**What you will do:**
Write out, exactly and in full, the records given below, but not their pictures.

+---+

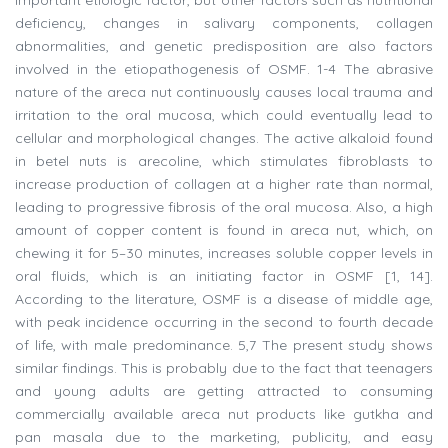
deficiency, changes in salivary components, collagen
abnormalities, and genetic predisposition are also factors
involved in the etiopathogenesis of OSMF. 1-4 The abrasive
nature of the areca nut continuously causes local trauma and
irritation to the oral mucosa, which could eventually lead to
cellular and morphological changes. The active alkaloid found
in betel nuts is arecoline, which stimulates fibroblasts to
increase production of collagen at a higher rate than normal,
leading to progressive fibrosis of the oral mucosa. Also, a high
amount of copper content is found in areca nut, which, on
chewing it for 5–30 minutes, increases soluble copper levels in
oral fluids, which is an initiating factor in OSMF [1, 14].
According to the literature, OSMF is a disease of middle age,
with peak incidence occurring in the second to fourth decade
of life, with male predominance. 5,7 The present study shows
similar findings. This is probably due to the fact that teenagers
and young adults are getting attracted to consuming
commercially available areca nut products like gutkha and
pan masala due to the marketing, publicity, and easy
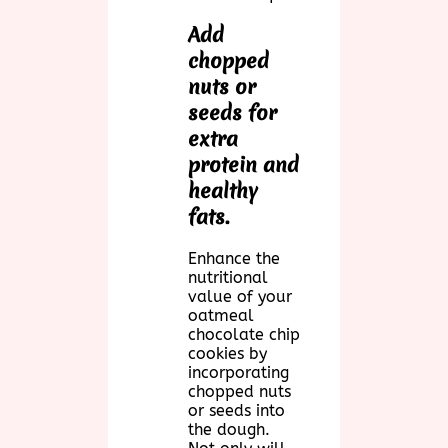
Add
chopped
nuts or
seeds for
extra
protein and
healthy
fats.
Enhance the
nutritional
value of your
oatmeal
chocolate chip
cookies by
incorporating
chopped nuts
or seeds into
the dough.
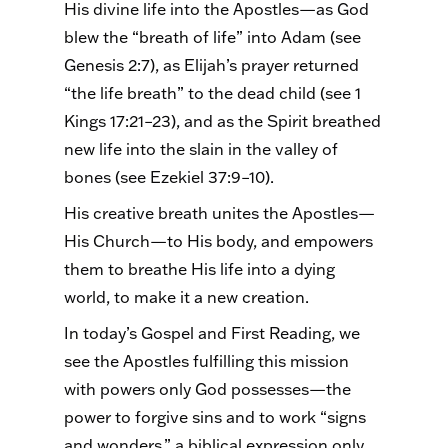
His divine life into the Apostles—as God
blew the “breath of life” into Adam (see
Genesis 2:7), as Elijah’s prayer returned
“the life breath” to the dead child (see 1
Kings 17:21–23), and as the Spirit breathed
new life into the slain in the valley of
bones (see Ezekiel 37:9–10).
His creative breath unites the Apostles—
His Church—to His body, and empowers
them to breathe His life into a dying
world, to make it a new creation.
In today’s Gospel and First Reading, we
see the Apostles fulfilling this mission
with powers only God possesses—the
power to forgive sins and to work “signs
and wonders,” a biblical expression only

+---+

**Solution for this exercise:**
deficiency, changes in salivary components, collagen
abnormalities, and genetic predisposition are also factors
involved in the etiopathogenesis of OSMF. 1-4 The abrasive
nature of the areca nut continuously causes local trauma and
irritation to the oral mucosa, which could eventually lead to
cellular and morphological changes. The active alkaloid found
in betel nuts is arecoline, which stimulates fibroblasts to
increase production of collagen at a higher rate than normal,
leading to progressive fibrosis of the oral mucosa. Also, a high
amount of copper content is found in areca nut, which, on
chewing it for 5–30 minutes, increases soluble copper levels in
oral fluids, which is an initiating factor in OSMF [1, 14].
According to the literature, OSMF is a disease of middle age,
with peak incidence occurring in the second to fourth decade
of life, with male predominance. 5,7 The present study shows
similar findings. This is probably due to the fact that teenagers
and young adults are getting attracted to consuming
commercially available areca nut products like gutkha and
pan masala due to the marketing, publicity, and easy
Add
chopped
nuts or
seeds for
extra
protein and
healthy
fats.
Enhance the
nutritional
value of your
oatmeal
chocolate chip
cookies by
incorporating
chopped nuts
or seeds into
the dough.
His divine life into the Apostles—as God
blew the “breath of life” into Adam (see
Genesis 2:7), as Elijah’s prayer returned
“the life breath” to the dead child (see 1
Kings 17:21–23), and as the Spirit breathed
new life into the slain in the valley of
bones (see Ezekiel 37:9–10).
His creative breath unites the Apostles—
His Church—to His body, and empowers
them to breathe His life into a dying
world, to make it a new creation.
In today’s Gospel and First Reading, we
see the Apostles fulfilling this mission
with powers only God possesses—the
power to forgive sins and to work “signs
and wonders,” a biblical expression only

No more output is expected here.